Whoever said that life begins when the children go to college and the dog dies was partially right. When they graduate from college, start their own families, give me grandchildren that I can give back whenever I like, when I retire from a rewarding career and am free of demanding schedules, decisions and responsibilities …THAT’s when life begins.
One time I said to my son, “I’m living the life of Riley,” and he said, “Who’s Riley?” This generation gap separates me from my past in a definitive way that has allowed me to evolve into the person that I have become. The “me” of today is a result of life experiences; hardship, heartbreak, hard work, strength and confidence from a devoted spouse, and love.
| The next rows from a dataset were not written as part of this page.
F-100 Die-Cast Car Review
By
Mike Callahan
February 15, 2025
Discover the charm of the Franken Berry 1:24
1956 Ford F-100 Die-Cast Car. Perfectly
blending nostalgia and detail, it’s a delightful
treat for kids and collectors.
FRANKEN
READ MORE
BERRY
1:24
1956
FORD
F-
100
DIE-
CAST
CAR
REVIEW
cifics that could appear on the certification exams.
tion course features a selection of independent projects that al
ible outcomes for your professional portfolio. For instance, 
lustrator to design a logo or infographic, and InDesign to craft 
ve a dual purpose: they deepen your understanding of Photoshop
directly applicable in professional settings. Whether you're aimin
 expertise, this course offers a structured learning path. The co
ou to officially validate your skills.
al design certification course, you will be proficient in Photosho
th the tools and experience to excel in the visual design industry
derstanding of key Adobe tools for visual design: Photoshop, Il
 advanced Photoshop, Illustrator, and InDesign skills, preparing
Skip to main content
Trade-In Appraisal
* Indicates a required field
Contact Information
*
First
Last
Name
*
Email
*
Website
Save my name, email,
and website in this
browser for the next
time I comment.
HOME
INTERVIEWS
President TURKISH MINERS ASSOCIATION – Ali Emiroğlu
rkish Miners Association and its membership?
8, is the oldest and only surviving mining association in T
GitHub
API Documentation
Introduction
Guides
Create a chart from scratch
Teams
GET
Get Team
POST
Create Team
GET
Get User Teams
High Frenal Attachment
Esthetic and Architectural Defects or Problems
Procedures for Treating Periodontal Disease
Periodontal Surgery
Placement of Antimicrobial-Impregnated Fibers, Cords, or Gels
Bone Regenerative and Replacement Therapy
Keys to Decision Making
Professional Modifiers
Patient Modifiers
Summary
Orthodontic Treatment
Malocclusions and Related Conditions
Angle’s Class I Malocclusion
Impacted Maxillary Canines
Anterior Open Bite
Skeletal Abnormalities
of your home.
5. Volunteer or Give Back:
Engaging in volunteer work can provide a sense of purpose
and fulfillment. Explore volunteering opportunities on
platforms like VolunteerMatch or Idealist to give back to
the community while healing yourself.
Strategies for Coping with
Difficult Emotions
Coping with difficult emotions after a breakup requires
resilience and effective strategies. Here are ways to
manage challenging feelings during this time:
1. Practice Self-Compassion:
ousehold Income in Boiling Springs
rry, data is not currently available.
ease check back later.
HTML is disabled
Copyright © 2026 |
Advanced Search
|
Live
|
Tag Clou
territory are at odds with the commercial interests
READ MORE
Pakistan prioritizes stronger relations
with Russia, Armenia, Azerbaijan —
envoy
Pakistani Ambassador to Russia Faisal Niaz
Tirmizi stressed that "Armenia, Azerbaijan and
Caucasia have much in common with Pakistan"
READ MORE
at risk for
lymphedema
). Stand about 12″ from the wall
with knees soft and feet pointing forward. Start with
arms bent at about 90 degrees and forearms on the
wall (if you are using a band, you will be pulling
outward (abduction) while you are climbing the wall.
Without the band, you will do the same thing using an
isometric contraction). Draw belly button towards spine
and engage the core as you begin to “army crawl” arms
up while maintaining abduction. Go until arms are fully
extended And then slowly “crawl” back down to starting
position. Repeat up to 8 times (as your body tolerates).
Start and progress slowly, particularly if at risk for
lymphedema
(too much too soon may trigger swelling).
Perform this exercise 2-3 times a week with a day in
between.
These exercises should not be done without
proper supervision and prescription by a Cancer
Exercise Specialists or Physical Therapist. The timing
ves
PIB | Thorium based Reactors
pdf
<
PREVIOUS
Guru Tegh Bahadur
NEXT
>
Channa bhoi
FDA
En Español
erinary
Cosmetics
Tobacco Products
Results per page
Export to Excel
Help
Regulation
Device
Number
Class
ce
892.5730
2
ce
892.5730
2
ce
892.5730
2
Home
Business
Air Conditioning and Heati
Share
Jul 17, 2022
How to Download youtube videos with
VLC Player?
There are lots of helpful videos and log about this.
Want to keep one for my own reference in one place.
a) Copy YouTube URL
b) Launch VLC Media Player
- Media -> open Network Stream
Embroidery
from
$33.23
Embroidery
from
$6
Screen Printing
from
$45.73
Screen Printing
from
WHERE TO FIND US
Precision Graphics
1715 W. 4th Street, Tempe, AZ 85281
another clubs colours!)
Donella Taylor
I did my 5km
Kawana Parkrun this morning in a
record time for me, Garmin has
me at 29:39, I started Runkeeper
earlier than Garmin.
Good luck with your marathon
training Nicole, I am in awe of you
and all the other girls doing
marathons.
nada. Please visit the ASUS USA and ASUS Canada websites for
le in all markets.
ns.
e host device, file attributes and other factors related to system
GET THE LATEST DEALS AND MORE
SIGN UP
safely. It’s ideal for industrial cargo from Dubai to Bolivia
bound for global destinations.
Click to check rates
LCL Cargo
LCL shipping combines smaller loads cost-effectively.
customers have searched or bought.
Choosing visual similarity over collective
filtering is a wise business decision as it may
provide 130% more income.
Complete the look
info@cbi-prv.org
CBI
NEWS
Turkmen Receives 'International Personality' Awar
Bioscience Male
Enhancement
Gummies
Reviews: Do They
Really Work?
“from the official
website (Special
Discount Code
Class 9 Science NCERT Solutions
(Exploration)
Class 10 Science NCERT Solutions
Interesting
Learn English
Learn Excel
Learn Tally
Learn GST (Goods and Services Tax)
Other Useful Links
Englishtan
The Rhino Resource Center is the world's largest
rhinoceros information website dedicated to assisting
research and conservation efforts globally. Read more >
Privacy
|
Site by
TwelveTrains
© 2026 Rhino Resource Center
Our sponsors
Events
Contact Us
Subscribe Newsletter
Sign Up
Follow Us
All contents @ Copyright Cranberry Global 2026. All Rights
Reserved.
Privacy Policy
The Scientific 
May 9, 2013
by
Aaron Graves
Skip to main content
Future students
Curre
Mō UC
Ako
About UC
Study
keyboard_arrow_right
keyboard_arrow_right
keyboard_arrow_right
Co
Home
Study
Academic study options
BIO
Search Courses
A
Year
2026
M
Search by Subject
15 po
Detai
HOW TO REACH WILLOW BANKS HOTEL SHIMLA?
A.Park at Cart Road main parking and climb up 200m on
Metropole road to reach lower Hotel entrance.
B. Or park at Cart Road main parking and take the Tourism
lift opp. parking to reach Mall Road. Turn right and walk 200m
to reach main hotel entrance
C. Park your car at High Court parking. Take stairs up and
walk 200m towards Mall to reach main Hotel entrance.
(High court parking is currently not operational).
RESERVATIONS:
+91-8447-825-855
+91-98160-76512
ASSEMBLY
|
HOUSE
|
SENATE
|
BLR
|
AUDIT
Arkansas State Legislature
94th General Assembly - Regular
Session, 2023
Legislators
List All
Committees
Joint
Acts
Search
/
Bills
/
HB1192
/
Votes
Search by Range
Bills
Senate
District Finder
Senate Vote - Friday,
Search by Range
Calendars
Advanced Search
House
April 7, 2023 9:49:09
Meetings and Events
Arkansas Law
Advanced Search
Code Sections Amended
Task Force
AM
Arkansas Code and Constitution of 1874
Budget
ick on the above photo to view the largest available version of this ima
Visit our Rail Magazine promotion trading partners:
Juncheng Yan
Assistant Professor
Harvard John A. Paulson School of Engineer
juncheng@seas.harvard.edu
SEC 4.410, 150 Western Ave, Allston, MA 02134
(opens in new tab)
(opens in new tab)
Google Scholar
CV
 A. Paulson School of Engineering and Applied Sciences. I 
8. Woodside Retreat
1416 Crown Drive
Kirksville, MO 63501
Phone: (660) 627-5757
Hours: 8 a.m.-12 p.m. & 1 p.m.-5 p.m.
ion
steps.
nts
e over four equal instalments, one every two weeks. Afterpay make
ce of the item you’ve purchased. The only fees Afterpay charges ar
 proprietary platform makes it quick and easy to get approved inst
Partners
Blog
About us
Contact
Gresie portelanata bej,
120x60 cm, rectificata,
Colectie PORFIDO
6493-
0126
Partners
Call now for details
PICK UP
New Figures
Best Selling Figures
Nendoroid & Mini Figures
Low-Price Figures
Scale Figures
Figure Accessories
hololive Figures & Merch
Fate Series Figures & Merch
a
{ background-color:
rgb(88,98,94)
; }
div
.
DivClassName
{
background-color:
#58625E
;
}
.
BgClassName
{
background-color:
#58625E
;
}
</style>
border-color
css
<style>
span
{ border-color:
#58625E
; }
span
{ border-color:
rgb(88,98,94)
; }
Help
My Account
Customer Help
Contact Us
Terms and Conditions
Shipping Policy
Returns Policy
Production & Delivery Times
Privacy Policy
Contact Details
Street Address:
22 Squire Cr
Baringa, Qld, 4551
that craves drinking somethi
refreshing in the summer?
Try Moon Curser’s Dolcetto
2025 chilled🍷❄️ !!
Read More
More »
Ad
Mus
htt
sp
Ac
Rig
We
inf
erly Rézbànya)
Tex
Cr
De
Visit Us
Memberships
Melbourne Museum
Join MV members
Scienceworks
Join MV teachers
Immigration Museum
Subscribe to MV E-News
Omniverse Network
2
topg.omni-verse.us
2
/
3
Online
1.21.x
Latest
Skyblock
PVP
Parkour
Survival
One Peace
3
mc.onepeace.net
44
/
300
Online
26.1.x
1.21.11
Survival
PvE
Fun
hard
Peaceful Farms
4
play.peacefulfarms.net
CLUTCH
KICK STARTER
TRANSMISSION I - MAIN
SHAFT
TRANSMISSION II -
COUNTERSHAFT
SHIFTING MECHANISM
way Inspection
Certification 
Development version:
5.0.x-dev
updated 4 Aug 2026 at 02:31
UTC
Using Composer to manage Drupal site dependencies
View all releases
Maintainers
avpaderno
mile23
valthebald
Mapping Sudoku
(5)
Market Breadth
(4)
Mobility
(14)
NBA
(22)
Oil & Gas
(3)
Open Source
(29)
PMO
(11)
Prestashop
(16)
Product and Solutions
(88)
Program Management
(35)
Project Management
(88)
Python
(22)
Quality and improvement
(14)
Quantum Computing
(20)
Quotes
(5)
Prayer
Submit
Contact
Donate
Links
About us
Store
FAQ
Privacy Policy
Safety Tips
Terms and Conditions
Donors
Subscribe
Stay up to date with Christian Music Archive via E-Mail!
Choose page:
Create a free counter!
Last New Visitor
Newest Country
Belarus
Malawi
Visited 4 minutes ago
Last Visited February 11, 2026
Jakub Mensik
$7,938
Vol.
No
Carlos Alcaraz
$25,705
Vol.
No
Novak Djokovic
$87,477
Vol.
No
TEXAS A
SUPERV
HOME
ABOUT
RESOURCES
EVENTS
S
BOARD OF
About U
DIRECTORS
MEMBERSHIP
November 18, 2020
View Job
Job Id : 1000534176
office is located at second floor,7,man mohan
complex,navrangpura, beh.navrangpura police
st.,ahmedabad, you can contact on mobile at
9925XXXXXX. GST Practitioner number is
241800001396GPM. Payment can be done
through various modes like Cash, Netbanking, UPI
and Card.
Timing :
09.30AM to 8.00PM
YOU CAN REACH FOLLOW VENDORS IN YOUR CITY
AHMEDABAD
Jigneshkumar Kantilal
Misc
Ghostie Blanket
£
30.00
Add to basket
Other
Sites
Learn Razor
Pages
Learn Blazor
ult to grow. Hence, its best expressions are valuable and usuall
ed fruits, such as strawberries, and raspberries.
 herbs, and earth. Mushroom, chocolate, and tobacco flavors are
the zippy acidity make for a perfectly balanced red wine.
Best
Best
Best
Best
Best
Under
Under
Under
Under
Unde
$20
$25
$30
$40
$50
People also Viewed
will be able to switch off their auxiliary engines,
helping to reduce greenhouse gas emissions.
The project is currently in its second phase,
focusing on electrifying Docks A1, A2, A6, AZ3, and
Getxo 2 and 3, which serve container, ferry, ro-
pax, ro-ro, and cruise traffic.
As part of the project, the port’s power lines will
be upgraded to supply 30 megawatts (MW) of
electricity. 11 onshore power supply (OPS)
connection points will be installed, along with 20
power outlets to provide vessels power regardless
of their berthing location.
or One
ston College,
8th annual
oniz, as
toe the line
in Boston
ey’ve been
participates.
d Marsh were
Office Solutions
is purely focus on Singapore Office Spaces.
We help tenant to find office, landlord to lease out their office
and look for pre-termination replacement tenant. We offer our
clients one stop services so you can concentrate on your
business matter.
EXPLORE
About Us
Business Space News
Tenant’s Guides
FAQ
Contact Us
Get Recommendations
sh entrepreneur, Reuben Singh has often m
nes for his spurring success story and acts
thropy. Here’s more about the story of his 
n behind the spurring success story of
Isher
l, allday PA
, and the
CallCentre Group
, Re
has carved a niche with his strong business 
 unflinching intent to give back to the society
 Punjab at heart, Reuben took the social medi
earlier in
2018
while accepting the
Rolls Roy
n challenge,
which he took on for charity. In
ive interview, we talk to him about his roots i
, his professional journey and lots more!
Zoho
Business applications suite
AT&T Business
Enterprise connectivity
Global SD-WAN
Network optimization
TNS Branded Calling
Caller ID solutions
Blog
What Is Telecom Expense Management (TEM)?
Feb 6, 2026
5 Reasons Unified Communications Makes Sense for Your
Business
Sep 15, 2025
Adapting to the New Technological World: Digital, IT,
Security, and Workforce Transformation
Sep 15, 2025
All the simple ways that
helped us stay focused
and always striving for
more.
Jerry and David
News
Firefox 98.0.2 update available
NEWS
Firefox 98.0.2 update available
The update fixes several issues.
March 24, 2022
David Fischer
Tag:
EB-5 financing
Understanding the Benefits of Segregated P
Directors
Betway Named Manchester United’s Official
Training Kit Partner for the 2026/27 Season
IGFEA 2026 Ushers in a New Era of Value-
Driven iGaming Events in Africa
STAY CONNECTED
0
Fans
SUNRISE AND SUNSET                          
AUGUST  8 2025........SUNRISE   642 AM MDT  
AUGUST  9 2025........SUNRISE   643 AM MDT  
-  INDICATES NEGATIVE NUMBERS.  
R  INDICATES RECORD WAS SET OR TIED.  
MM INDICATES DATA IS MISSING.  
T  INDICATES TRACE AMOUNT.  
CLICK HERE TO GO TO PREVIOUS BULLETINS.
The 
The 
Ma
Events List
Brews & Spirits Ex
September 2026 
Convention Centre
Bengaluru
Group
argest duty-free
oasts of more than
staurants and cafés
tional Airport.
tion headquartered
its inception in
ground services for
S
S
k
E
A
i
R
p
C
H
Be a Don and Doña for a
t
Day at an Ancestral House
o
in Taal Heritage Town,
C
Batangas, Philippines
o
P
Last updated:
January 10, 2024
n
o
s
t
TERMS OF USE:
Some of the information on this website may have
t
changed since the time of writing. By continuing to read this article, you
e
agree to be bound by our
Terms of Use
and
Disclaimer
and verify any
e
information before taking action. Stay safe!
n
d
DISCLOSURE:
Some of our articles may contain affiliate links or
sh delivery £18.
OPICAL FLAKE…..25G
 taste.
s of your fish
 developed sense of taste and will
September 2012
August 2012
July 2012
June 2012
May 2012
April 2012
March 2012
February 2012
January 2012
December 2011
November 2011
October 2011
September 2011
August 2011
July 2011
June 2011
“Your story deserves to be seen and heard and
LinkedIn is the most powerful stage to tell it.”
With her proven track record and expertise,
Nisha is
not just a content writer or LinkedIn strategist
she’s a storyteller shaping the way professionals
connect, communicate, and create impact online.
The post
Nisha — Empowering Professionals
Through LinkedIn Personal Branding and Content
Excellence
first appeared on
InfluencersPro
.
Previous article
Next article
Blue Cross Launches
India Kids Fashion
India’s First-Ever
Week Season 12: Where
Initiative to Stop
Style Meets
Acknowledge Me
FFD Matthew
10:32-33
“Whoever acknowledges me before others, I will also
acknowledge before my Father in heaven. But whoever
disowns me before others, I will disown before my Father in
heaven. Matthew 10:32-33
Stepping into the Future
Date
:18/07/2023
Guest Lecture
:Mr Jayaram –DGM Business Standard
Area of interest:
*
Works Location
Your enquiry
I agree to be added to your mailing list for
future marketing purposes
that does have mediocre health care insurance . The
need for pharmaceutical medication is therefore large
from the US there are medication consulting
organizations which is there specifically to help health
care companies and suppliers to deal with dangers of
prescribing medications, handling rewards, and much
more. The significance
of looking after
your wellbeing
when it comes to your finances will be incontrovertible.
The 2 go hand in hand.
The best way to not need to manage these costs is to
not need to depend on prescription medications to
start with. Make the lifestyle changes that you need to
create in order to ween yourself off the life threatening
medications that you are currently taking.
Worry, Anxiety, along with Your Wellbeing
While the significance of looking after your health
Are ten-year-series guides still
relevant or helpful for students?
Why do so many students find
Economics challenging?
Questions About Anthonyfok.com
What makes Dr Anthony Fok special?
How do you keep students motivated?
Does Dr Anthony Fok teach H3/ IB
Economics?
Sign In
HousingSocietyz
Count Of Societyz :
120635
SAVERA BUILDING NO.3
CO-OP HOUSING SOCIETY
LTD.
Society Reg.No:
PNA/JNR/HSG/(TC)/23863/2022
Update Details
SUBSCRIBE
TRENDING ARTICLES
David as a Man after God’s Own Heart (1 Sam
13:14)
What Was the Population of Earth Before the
When Gail Sheehey wrote the book, Passages, she referred to the need to complete one developmental phase successfully before being able to move on to the next phase. As a child must learn to walk before she can run, we adults must learn to shake old illusions to grow to our full potential. We must learn to “make creative changes through crisis management.” And we “must let go of old roles and develop a renewal of purpose.”
Retirement has given me a renewal of purpose. I no longer have to “fix” my children’s problems. Oh sure, my heart cracks a little each time one of them meets a daunting dilemma, but I have learned to let them “own” their problems. I will always be a mother and a nurse, but my identity is no longer tied up in those roles. I have learned that I am not my husband’s mother and no longer nag him about using sun block, adding too much salt to his food, wearing WHITE underwear under white pants (although, I admit to occasionally reminding him to tuck his dark shirt into his whities), and I know that I will never get him to eat whole wheat bread. I am his partner and we help each other move as seamlessly as possible into this golden age.